Even though Magpie ducks aren’t very big, their meat is often thought of as gourmet quality among meat birds.
Because their underbellies are light, Magpie duck carcasses are usually easy to clean out completely.
A full-grown Magpie duck should have enough meat to feed two or three adults.
Magpie ducks are easy to raise with other duck breeds, guineas, and chickens because they are friendly and laid-back.

Some people are sure that you shouldn’t raise ducks with chickens or other breeds because you might get ducks and chickens that look like each other. I don’t belong to that group.

I’ve always raised different kinds of ducks together, and I’ve found that birds tend to stay with their own species as long as each species has a drake and hens.

I had hoped that my Pekins and Khaki Campbell ducks and my Pekins and Magpies would breed so I could get the best egg-laying, setting, and mothering traits from each.

But after four years of mixing different kinds of ducks together and hatching a lot of ducklings, they have never crossed over.


Most people worry that a mean rooster will attack a defenseless duck if they raise ducks and chickens together.

This has never happened to me either. I had the meanest rooster in the world for more than a year. Anyone who came near him except me got hurt.

He never hurt a duck, a duckling, or any other bird in the flock, though.

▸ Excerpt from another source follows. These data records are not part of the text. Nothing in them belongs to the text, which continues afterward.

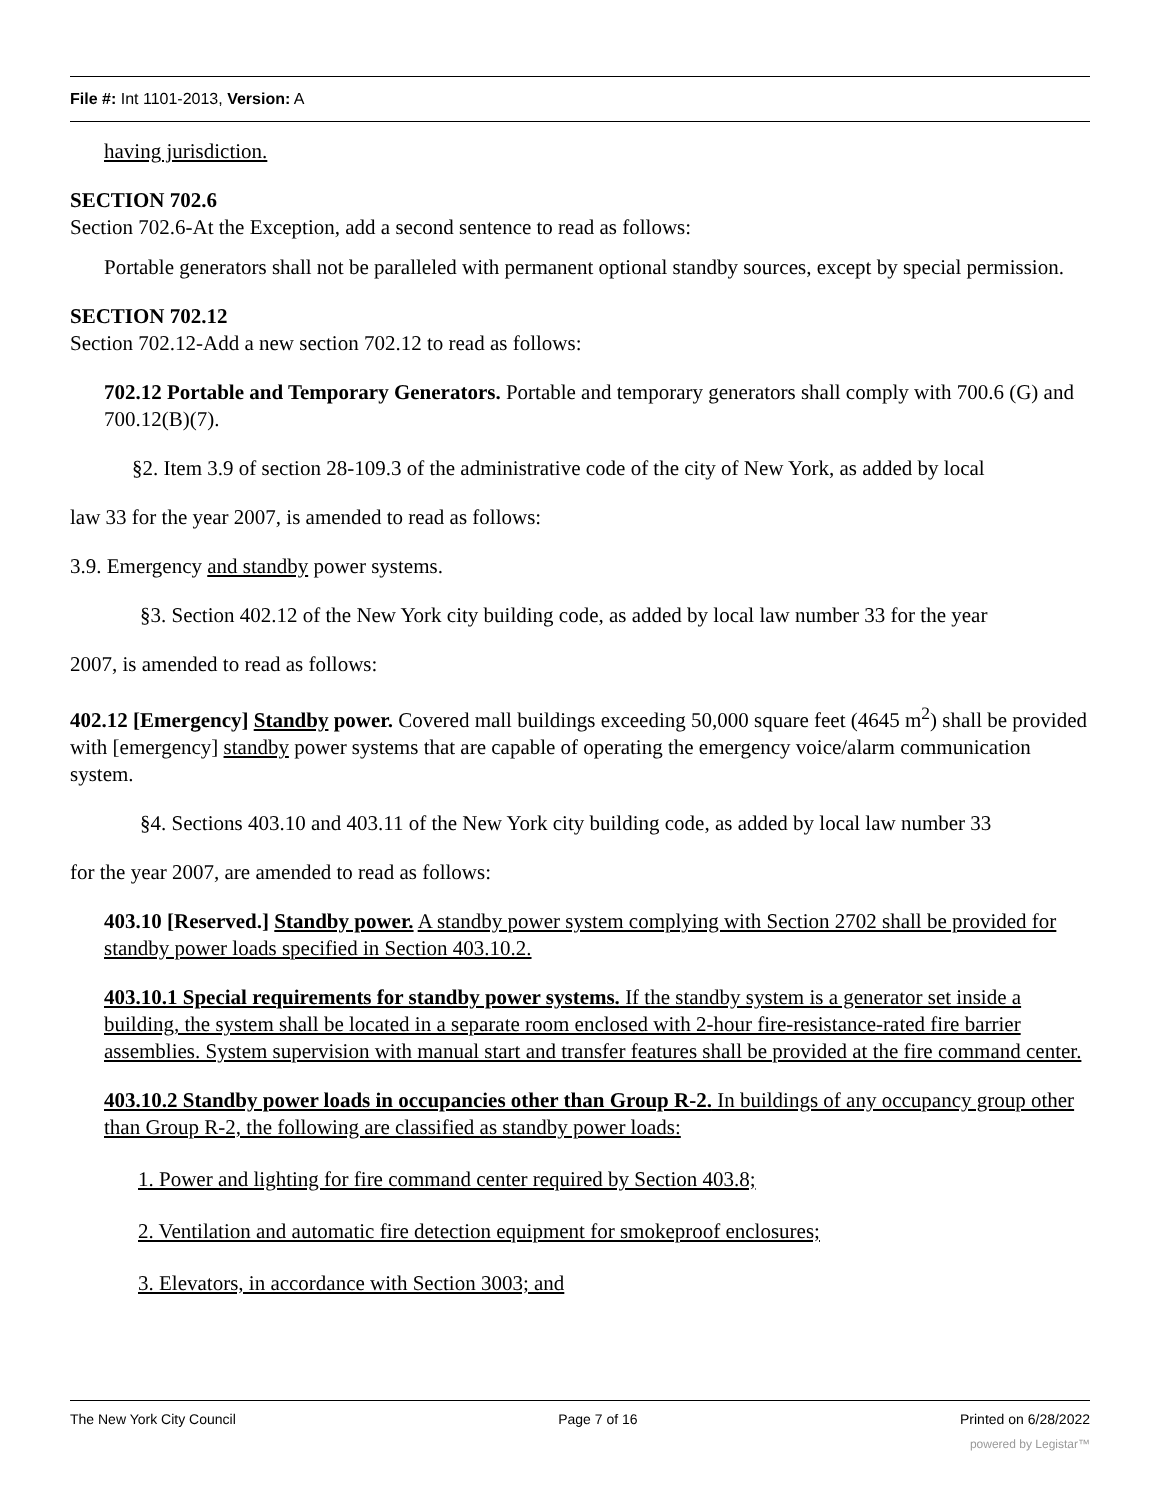File #: Int 1101-2013, Version: A
having jurisdiction.
SECTION 702.6
Section 702.6-At the Exception, add a second sentence to read as follows:
Portable generators shall not be paralleled with permanent optional standby sources, except by special permission.
SECTION 702.12
Section 702.12-Add a new section 702.12 to read as follows:
702.12 Portable and Temporary Generators. Portable and temporary generators shall comply with 700.6 (G) and 700.12(B)(7).
§2. Item 3.9 of section 28-109.3 of the administrative code of the city of New York, as added by local
law 33 for the year 2007, is amended to read as follows:
3.9. Emergency and standby power systems.
§3. Section 402.12 of the New York city building code, as added by local law number 33 for the year
2007, is amended to read as follows:
402.12 [Emergency] Standby power. Covered mall buildings exceeding 50,000 square feet (4645 m<sup>2</sup>) shall be provided with [emergency] standby power systems that are capable of operating the emergency voice/alarm communication system.
§4. Sections 403.10 and 403.11 of the New York city building code, as added by local law number 33
for the year 2007, are amended to read as follows:
403.10 [Reserved.] Standby power. A standby power system complying with Section 2702 shall be provided for standby power loads specified in Section 403.10.2.
403.10.1 Special requirements for standby power systems. If the standby system is a generator set inside a building, the system shall be located in a separate room enclosed with 2-hour fire-resistance-rated fire barrier assemblies. System supervision with manual start and transfer features shall be provided at the fire command center.
403.10.2 Standby power loads in occupancies other than Group R-2. In buildings of any occupancy group other than Group R-2, the following are classified as standby power loads:
1. Power and lighting for fire command center required by Section 403.8;
2. Ventilation and automatic fire detection equipment for smokeproof enclosures;
3. Elevators, in accordance with Section 3003; and
The New York City Council Page 7 of 16 Printed on 6/28/2022
powered by Legistar™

When mixing with a Magpie duck, it’s best to do it slowly and let the birds see and hear each other for at least a few weeks before letting them touch.

I raise my birds together right after they come out of the incubator. They learn from each other quickly and stick together.

When bringing in new and different types of poultry, birds, and waterfowl, the process should be done with care.

Magpies can be hard to find, and there are a certain number of them. It would be a tragedy to lose one to an attack.